Sunday dawned humid and icky, but luckily I'm used to this sort of weather by now. The course was a lot shorter, and hopefully with less climb, too. My goal was to stay aggressive the entire race, but to keep smiling, because you don't get forests like these very often - such a treat! Right off the bat, I made a stupid mistake to #1, drifting too high on the slope despite my internal spidey sense yelling at me. Like that, I'd dropped a minute. D'oh! That seemed to kick me into gear, and my focus narrowed to the task at hand. Time to apply some speed. I was focusing on really nailing the downhills, especially, since yesterday I'd felt like some of them I was being a little too cautious. No reason not to treat off-trail terrain any different than a trail, just sight where you're going to first!

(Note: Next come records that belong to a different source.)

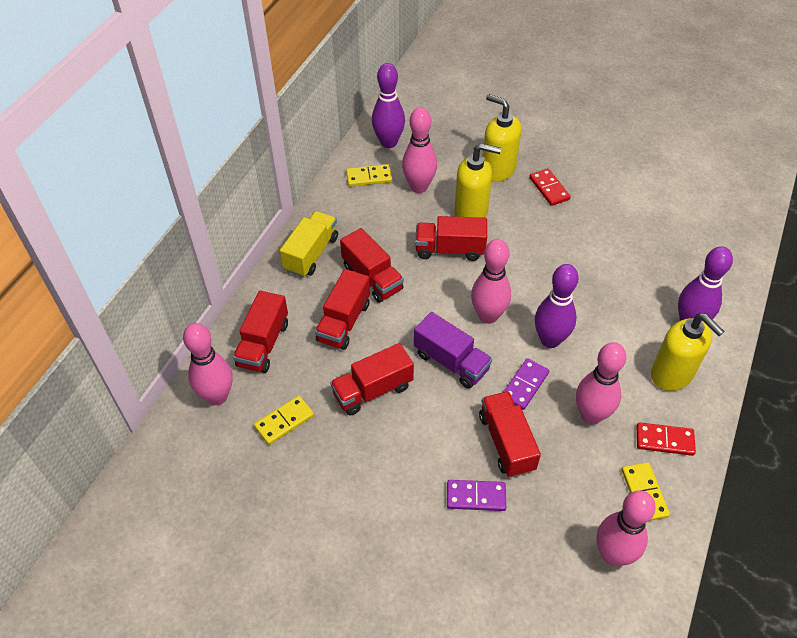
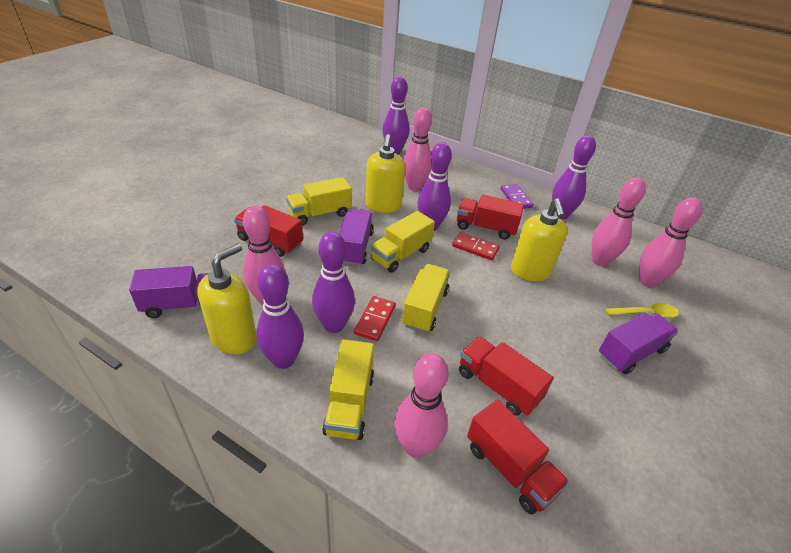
purple bowling pin: [372,63,405,148] [535,264,579,348] [678,246,733,321] = 3 -> [256,264,304,369] [312,232,355,333] [383,76,409,154] [418,142,452,231] [552,135,596,220] = 5
purple domino: [447,480,506,511] [503,358,549,410] = 2 -> [500,184,534,209] = 1
purple truck: [414,312,492,389] = 1 -> [129,266,209,318] [339,209,374,266] [599,313,678,374] = 3
red truck: [233,291,288,373] [315,269,370,350] [330,343,414,415] [340,228,404,303] [415,216,487,261] [479,391,541,478] = 6 -> [234,205,303,257] [457,194,524,240] [459,336,554,416] [467,400,569,514] = 4
yellow domino: [254,396,314,445] [346,164,392,187] [622,462,670,521] = 3 -> none = 0
yellow spoon: none = 0 -> [605,303,679,318] = 1
yellow truck: [280,211,338,277] = 1 -> [286,177,352,226] [322,339,374,440] [370,211,435,273] [402,264,450,333] = 4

By #7 I could tell I was having a good run, as I was passing masters runners and West Point cadets and moving really well. On the long leg to 10, I knew these were the final hills, and I was at the point where I was bribing myself to keep running - just run for 100 strides and then you can walk for 10! I had a plan for each control, and while forests with this much visibility make it easy to nail controls, you still have to be able to keep your head on while moving as fast as possible. I distinctly remember thinking to myself at one point "soon, you'll be at an uphill, and you can read your map THEN," only to immediately counter that with the realization that NO! I have to keep reading my map while moving THIS FAST, being THIS out of breath, and being THIS exhausted. It worked, and I kept the aggressive approach to my navigation right through the end, finishing about three minutes ahead of Hannah and about a minute back of Ali. That was enough to move me in front of Hannah for the overall championships, so now I'm a silver medalist! Woo!
The weekend of fun wasn't totally finished. Ed headed home with some local friends, and I stayed out there for a final race, a team sprint relay at Mountain Lakes. Teamed with Ali (go Team Giggles!), we had nothing on the line but our egos, and both elected to go a little easier in order to start recovering for NAOC. Super fun to run a relay, though, with maybe 25 teams out there. We both made some mistakes, and combined with a lower speed, all the elite men and speedy masters beat us. But, we definitely had the best sparkly pink tiaras.
Monday night we headed up to Sunderland, for the second running of this year's Mike's Corn Maze Orienteering. Hosted by Peter Gagarin, this is pretty much the most fun orienteering event EVAR, even including those awesome forests at Ward Pound Ridge. Peter is totally in his element hosting a ridiculous event like this, and over the course of three races there was endless laughter, mud, and cutthroat competition. I managed to eke out the win in the "sprint shuffle," but Ali got me in the "classic" and Evalin got me in the "night." So much fun!
Next up is NAOC! Time to bring that aggressive orienteering to the next venue!